Reject or Refine? Separating Retrievable from Unrecoverable Uncertainty in Adaptive QA

Modern adaptive QA systems have to choose among three actions — answer directly, retrieve and then answer, or abstain — but most work studies only one of these boundaries at a time. This paper asks a narrower question: under a fixed model–retriever–corpus stack, is the signal that says “retrieve” the same signal that says “abstain”?

The short answer is no. Over 41,145 eval instances, cheap logprob baselines top out at Recoverability AUC .518–.553 and have Reject Recall = 0 — they never reject. The strongest retriever-side scalar improves AUC but still collapses at its calibrated best-E2E operating point. A small class-weighted question-only controller, in contrast, reaches Recoverability AUC .678 ± .005 with Reject Recall .487 ± .059, and at matched coverage beats cumulative-logprob thresholds on Refine Recall by +.252 [.233, .272].

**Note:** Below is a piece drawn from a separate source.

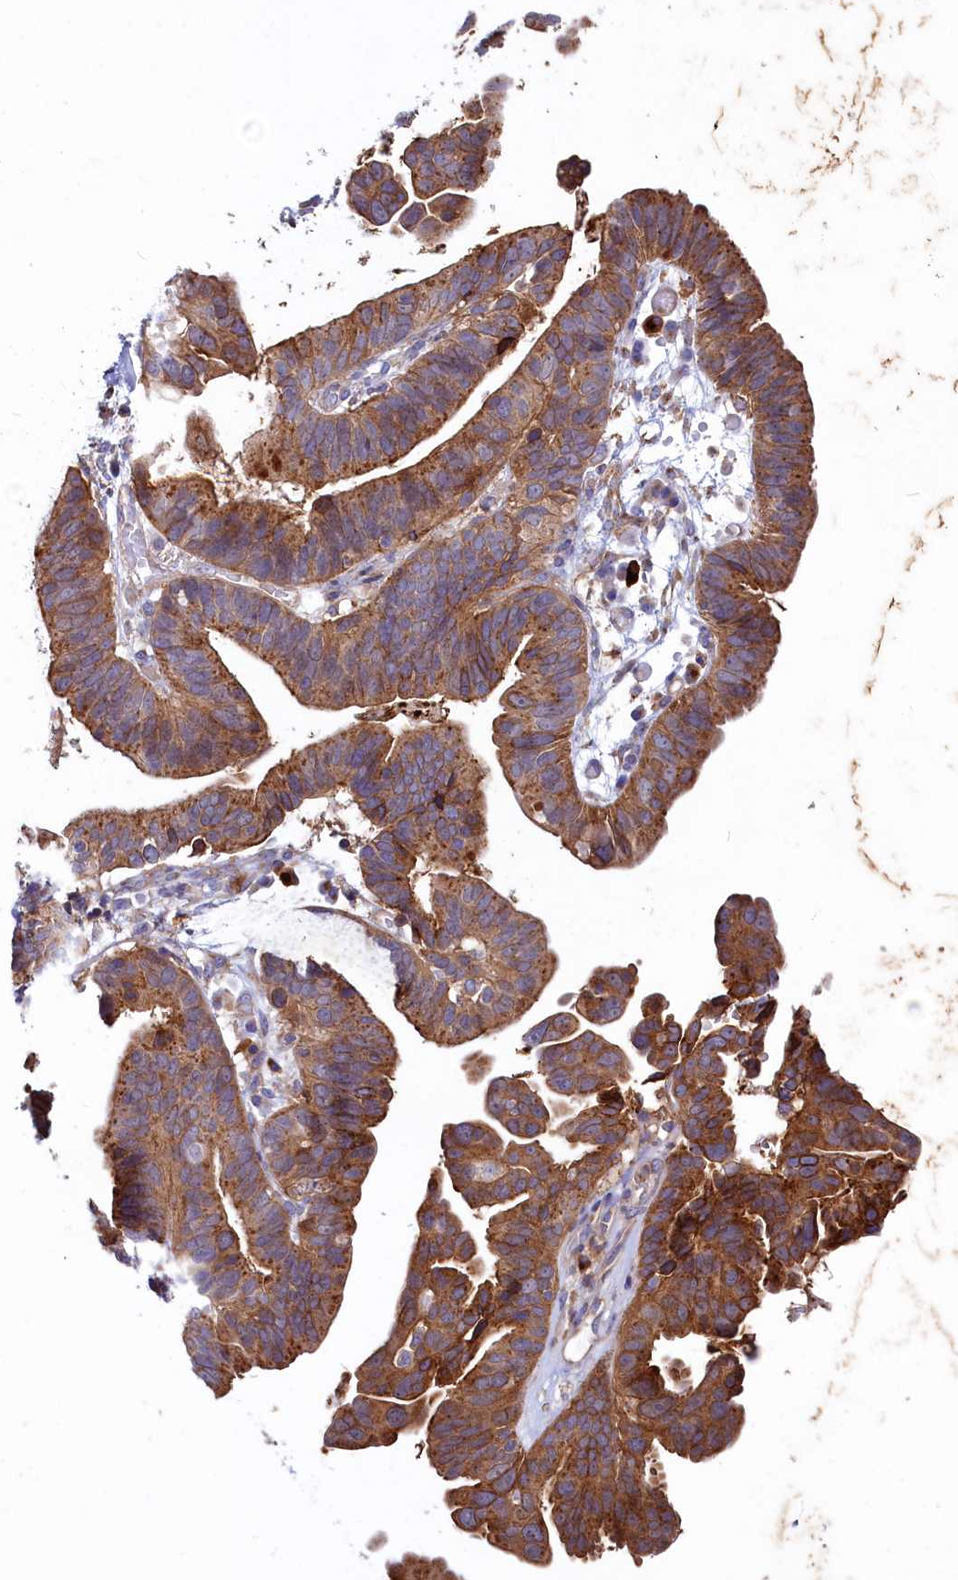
{"staining": {"intensity": "strong", "quantity": ">75%", "location": "cytoplasmic/membranous"}, "tissue": "ovarian cancer", "cell_type": "Tumor cells", "image_type": "cancer", "snomed": [{"axis": "morphology", "description": "Cystadenocarcinoma, serous, NOS"}, {"axis": "topography", "description": "Ovary"}], "caption": "Immunohistochemistry histopathology image of human ovarian cancer stained for a protein (brown), which exhibits high levels of strong cytoplasmic/membranous expression in approximately >75% of tumor cells.", "gene": "SCAMP4", "patient": {"sex": "female", "age": 56}}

Operationally, the 3-way routing problem is a two-stage control problem: answer confidence decides whether to leave direct answering, and stack-relative recoverability decides whether retrieval can rescue the question or whether it should be rejected. The experiments identify class weighting as the mechanism that preserves a non-trivial retrieve action when the unrecoverable majority would otherwise drown the minority retrieve class.

Under review at EMNLP 2026. Code release will follow acceptance.